In the opening track, “Days Pt. 1”, high-pitched drones and visceral throbs intertwine as Laird’s father, actor Trevor Laird, narrates a disquieting vision: “Awful things happen every day to people who don’t deserve it,” as “pianos fall on the heads of infinite strangers, in infinite cities, in infinite parallel universes … from the roof terraces of disused opera houses,” while “passengers gaze out of the windows of a moving train”. The result is an absurdist apocalypse; a slow-motion catastrophe governed entirely by luck. The track eventually jolts into motion as steady kick drums take over, become a stand-in for stability itself. To me, this unexpected turn reflects the relentless self-interest that drives everything forward: reminding us of the world that always sustains its motion even as it comes undone.

Laird then moves us beyond the disordered urban in “The Mountain”, where human concerns suddenly feel negligible, as she creates a stillness that reminds us of forces larger than ourselves. Here, a new, muffled steady pulse recalls geological phenomena - the laminar flow of molten magma. The mountain, personified as a feminine figure, registers as “heavy, hot, and hungry”, capable of both giving life and taking it away. The track alludes to the dualism humanity have historically drawn between “nature” and “human” and feeo dismantles this. “The Mountain” carries the calm weight of nature – an indifferent power that exceeds us while we remain inseparable from our own impermanence and decay.

The 05:59 track “Requium” guides the listener inward, into a space where the mind eases and the body remember itself. Synths curl around feeo’s voice, trailing her statement, “From my ribs she’ll grow black roses”, extending feminisation from mountains towards the non-human night, who forgives us, even when we feel unforgivable. When she pleads, “Bury me, bury me in the garden,” minimalist percussion and the repetitive looping structures, create a space of surrender.

“The Last Great Storm”, is a brief interlude filled with the static and distant hum of a disconnected telephone line. “Minutes before nuclear war, all the animals in the city came out from parks and behind walls and sat in the road bowing to surrender,” the bleakest possible emotional horizon. Yet it is this vision that introduces album’s centrepiece, “Win!.” Here, Laird’s voice splits and widens, scattering across the fractured electronics as she intones, “We can figure this out, it’s not over yet.” - a refusal to accept the inevitability sketched in the interlude. Her production presses in behind her, compressing and muffling layers of sound until her final words - “and your blood was my blood.” This moment spoke to me as a meditation on self-dissolution as Laird figures survival of the storm not as individual endurance, yet collective feeling.
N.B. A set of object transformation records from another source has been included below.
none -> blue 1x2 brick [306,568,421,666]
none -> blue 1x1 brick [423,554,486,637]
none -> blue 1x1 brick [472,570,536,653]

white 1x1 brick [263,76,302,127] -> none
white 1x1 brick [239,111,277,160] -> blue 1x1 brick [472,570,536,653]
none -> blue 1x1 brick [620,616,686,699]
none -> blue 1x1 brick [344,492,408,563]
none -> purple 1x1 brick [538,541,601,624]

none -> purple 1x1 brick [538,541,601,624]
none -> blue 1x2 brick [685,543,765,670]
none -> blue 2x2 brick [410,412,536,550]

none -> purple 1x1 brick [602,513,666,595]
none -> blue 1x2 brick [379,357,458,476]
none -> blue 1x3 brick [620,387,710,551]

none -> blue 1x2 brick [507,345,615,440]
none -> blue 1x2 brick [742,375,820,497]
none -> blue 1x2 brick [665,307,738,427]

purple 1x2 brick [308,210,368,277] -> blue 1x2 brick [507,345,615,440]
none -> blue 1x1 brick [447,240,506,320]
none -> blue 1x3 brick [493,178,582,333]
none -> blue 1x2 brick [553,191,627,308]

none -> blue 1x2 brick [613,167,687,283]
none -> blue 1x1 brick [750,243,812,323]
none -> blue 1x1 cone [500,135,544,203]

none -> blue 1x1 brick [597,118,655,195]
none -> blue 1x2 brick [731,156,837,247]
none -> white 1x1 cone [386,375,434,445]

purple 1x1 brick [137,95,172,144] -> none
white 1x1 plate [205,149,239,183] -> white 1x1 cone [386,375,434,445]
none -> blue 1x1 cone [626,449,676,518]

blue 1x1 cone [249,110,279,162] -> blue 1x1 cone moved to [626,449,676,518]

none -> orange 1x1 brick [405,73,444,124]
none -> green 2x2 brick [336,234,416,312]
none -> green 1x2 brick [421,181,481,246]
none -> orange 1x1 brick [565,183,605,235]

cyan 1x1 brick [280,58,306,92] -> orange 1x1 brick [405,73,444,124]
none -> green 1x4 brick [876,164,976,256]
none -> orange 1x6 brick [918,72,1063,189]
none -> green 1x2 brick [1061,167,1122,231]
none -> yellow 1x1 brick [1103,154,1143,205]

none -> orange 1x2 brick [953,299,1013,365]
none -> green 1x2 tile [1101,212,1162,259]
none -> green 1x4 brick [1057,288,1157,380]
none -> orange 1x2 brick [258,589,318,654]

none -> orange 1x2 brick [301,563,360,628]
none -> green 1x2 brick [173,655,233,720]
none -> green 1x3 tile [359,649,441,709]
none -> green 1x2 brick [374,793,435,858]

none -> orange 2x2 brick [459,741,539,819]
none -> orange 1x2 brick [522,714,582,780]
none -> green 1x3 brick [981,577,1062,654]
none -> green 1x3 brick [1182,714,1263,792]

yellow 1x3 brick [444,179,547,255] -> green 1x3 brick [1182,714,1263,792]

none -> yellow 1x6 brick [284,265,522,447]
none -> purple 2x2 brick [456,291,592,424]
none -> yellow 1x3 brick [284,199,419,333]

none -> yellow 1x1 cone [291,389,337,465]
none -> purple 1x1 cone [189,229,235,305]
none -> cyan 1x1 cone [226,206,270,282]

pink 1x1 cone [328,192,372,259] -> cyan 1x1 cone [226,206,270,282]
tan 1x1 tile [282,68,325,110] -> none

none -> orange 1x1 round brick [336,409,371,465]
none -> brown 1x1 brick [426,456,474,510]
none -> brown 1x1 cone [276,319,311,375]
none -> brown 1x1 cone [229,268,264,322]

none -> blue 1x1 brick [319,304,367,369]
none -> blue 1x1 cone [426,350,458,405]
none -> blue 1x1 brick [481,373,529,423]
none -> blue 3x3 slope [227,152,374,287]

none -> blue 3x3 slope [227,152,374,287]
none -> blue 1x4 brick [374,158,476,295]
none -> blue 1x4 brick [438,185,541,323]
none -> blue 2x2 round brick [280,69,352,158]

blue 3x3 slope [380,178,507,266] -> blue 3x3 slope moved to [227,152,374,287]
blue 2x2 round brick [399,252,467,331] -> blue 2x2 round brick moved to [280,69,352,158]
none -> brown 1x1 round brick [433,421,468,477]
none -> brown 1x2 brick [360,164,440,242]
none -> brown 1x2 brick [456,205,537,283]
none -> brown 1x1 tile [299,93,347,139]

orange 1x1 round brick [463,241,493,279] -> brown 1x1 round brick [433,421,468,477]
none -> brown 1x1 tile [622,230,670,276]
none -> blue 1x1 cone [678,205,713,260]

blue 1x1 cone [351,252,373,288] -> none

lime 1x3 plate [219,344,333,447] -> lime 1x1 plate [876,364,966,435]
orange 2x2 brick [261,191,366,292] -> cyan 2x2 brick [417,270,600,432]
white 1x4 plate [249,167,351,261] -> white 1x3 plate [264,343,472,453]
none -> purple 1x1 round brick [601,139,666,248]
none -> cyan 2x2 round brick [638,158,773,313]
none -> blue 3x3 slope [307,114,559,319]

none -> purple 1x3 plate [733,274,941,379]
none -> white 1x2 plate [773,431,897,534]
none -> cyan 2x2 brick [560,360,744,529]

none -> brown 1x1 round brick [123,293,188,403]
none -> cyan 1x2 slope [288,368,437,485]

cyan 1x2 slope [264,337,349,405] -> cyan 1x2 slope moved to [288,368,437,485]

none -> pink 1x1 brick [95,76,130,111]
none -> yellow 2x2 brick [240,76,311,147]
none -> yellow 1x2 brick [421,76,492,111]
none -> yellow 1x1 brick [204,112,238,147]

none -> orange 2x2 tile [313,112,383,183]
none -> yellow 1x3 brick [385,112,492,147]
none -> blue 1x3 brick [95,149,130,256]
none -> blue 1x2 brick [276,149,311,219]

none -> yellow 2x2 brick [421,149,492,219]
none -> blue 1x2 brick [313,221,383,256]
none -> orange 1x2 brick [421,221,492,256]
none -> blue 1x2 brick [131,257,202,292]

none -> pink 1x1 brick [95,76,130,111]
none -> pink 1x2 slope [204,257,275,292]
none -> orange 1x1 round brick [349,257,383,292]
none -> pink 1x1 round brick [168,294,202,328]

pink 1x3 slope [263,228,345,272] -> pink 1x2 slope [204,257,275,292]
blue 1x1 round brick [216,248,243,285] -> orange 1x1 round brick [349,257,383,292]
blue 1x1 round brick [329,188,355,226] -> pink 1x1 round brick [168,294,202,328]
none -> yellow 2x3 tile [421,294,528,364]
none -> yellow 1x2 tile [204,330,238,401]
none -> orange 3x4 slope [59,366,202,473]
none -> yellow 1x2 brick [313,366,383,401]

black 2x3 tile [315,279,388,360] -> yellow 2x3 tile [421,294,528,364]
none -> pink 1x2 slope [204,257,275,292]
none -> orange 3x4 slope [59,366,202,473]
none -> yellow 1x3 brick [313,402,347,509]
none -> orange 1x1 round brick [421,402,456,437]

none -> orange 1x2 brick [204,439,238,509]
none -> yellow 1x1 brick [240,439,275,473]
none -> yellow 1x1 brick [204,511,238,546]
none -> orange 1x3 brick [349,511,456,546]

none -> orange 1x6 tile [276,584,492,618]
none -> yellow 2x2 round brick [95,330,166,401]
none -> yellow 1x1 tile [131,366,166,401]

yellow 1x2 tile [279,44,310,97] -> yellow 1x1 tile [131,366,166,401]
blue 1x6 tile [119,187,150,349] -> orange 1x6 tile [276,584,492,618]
“Sandpit” pares things down to piano and Laird’s voice, now softer and fragile, floats over a looping electric guitar figure and harmonic haze. When she sings, “another day turns, I think we should leave the city,” she carries the weight of lived experience with her - the ambivalence of belonging in a place that has shaped you completely and the pull to move on from its relentless pressures.

“Days Pt. 2”, again narrated by Trevor Laird continues the album’s exploration of cosmic absurdity and human fragility, yet with a twisted mocking edge “good things happen every day to people who don’t deserve it… infinite landlords receive infinite kisses from infinite wives in infinite universes”.

Credit: Ciara Reddy

After stillness in “The Hammer Strikes the Bell” and cyclical returns to key themes of mythic themes and the liminal boundaries between worlds in “Night Forgives Those Black as Her,” my favourite song was saved for last: “There Is No I.” The song opens a space of release and lines such as “You keep the darkness from my door, and I watch the light keep burning bright behind yours”, remind us how love and the light we cling to, can sustain and protect us, even when the burning world looms larger.

The most recent AD93 release by Alpha Maid continues this lineage of experimentation, highlighting how women and nonbinary artists, and the scenes appearing in London’s underground, are not only reshaping music yet the politics of identity, embodiment, and subjectivity.